Resbaló en la piel de plátano. De manera que al salir de la casa de Aznar sabía de qué pie cojeaba el futuro presidente del Gobierno: con el derecho mentía y con el izquierdo se marcaba un farol.

Y ahora, mientras estoy corriendo por estos campos silenciosos, me parece estar oyendo al candidato llamarnos embusteros, y por eso he recordado aquella anécdota que recogí en un libro titulado Alabado sea yo (Temas de Hoy, 1998) donde me ocupaba de lo complicado que es ser hombre, sin más, y evitar ser un farsante necesitado de mentir como un bellaco.

Vuelvo a las banderas para añadir que me irrita no tanto que me obsequien banderitas en señal de agradecimiento, como que me metan a cucharadas los gobernantes en funciones del PP su obsesión por tapizar el mobiliario urbano y rústico de este país con el tejido estampado de la madre patria.

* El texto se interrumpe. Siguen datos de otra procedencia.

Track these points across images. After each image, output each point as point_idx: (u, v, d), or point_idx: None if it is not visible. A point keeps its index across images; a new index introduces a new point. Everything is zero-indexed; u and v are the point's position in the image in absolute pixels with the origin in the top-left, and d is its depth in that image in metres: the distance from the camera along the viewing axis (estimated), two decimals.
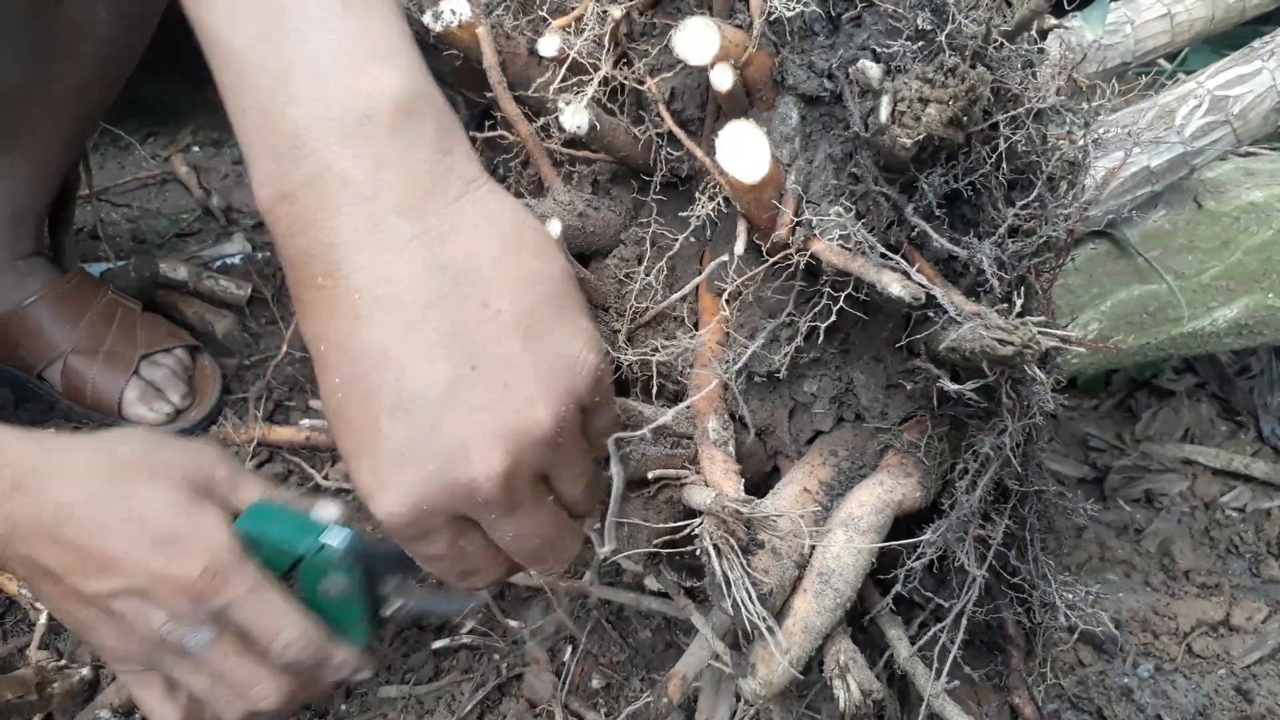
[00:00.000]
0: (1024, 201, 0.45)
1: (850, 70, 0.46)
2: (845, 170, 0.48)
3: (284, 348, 1.04)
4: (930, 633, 0.59)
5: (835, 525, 0.49)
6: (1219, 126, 0.72)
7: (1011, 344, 0.42)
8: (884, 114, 0.43)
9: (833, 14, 0.47)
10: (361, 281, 0.44)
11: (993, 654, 0.76)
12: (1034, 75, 0.46)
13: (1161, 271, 0.79)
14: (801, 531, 0.47)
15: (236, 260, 1.26)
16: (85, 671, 0.77)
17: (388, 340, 0.44)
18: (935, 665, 0.59)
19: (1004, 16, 0.45)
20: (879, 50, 0.45)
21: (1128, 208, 0.76)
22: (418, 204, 0.44)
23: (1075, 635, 0.81)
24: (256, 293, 1.20)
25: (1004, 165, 0.44)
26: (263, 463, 1.01)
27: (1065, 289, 0.78)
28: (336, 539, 0.57)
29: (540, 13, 0.58)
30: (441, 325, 0.44)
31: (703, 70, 0.48)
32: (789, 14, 0.46)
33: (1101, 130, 0.59)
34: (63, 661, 0.79)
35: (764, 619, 0.44)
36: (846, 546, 0.48)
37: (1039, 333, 0.42)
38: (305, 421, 1.02)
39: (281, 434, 1.02)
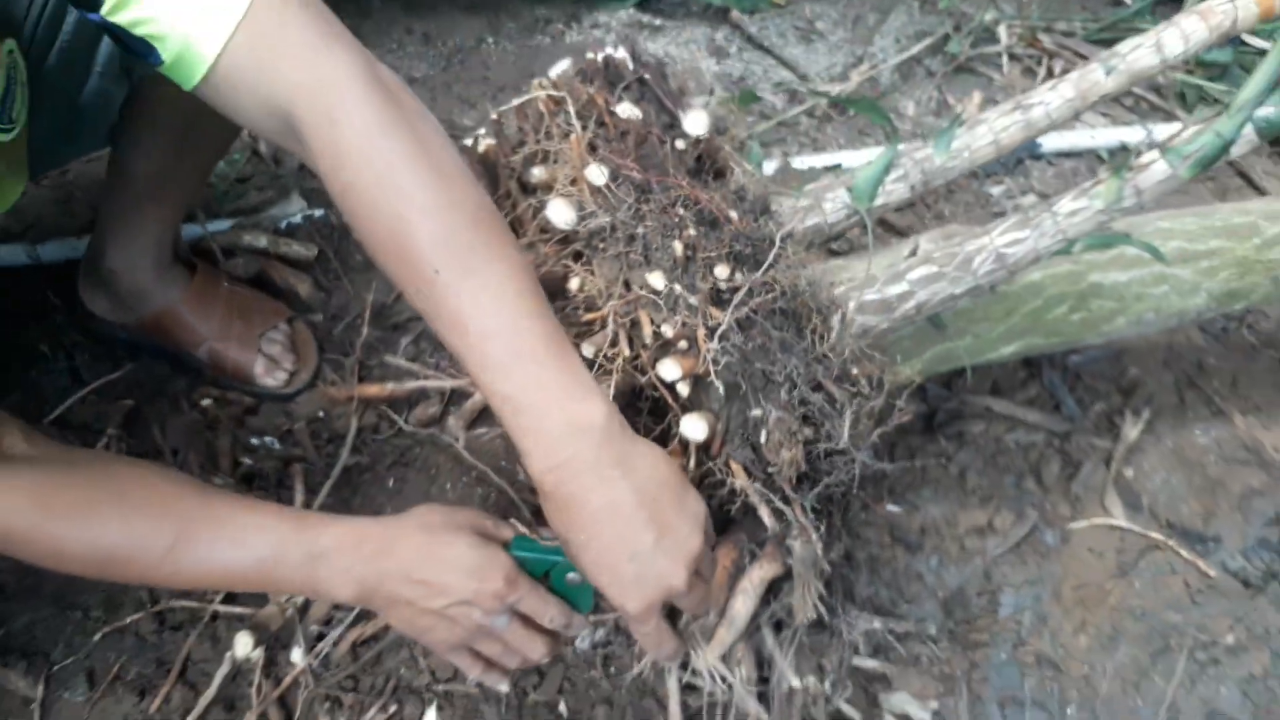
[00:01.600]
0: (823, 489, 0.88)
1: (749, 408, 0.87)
2: (745, 435, 0.90)
3: (366, 316, 1.45)
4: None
5: (738, 591, 0.96)
6: (999, 271, 1.12)
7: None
8: (764, 436, 0.86)
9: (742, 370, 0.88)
10: (600, 502, 0.79)
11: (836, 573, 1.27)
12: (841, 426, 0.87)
13: (957, 333, 1.22)
14: (721, 597, 0.95)
15: (298, 219, 1.61)
16: None
17: (616, 533, 0.80)
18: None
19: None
20: (764, 400, 0.87)
21: (943, 309, 1.17)
22: (619, 461, 0.79)
23: (893, 540, 1.34)
24: (321, 252, 1.57)
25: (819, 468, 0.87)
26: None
27: (898, 349, 1.21)
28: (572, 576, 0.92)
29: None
30: (641, 522, 0.80)
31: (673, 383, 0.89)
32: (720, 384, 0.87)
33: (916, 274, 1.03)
34: None
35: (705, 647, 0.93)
36: (744, 603, 0.96)
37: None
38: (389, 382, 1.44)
39: (370, 390, 1.44)
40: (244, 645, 1.15)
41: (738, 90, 1.85)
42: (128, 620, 1.24)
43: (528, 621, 0.91)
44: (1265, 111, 1.06)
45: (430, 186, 0.78)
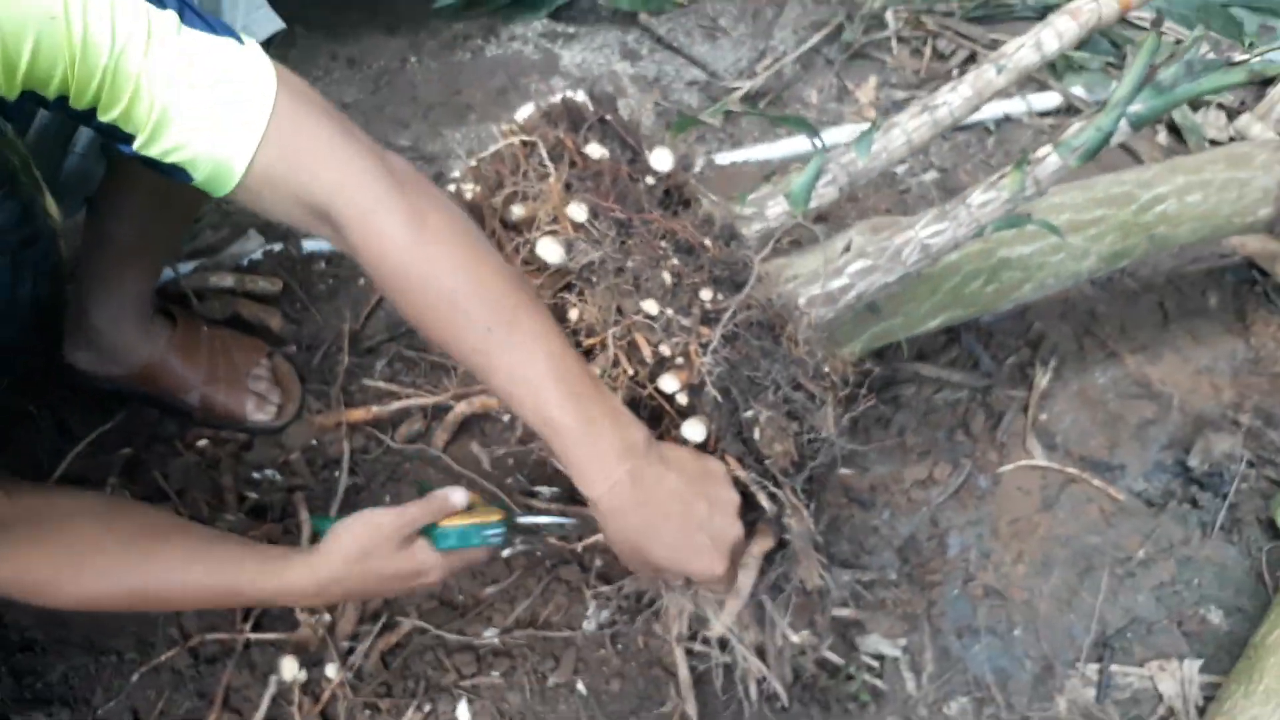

Como si una playa, una montaña o una llanura fueran a ser más españolas pobladas de sombrillas rojigualdas, tractores con insignias, enseñas o banderines a juego, que respetando la prohibición publicitaria en las autopistas: ni el toro de Osborne, ni el pendón de Castilla. El furor de la bandera es peligroso.

Si en USA no eres capaz de arriar la enseña nacional sin que el trapo roce el suelo, ya puedes prepararte. Se te caerá el pelo. "Nos meten en la cárcel si, por un simple despiste, ponemos la bandera boca abajo", escribió Jack Kerouac. ¿Es esto lo que nos prometía el gobierno en funciones? Porque si era eso deberíamos hacer como los británicos hacen con su Union Jack cuando exhiben el rancio y gran diseño en la minúscula y ultramoderna ropa interior. Salgamos también nosotros con la sangre y el oro en cueros vivos a pasear por Terra Mítica, desfilemos por Benidorm con la tanga y el escudo nacional (sin aguilucho), y veamos cómo las nativas cubren sus vergüenzas con las cadenas navarras y las estrellas de Madrid. Todo menos un sujetador (o ninguno) transparente.

Por estos silenciosos caminos oigo al sabio y descreído Voltaire repitiendo que un país no puede ganar sin que otro pierda, y no puede vencer sin hacer desdichados a los derrotados, ya que perseguir la grandeza propia equivale a desear el mal de los vecinos: "Quien no desea nunca que su país sea ni mas grande ni mas pequeño, ni mas rico ni mas pobre, es el auténtico ciudadano del universo" (Dicccionario filosófico).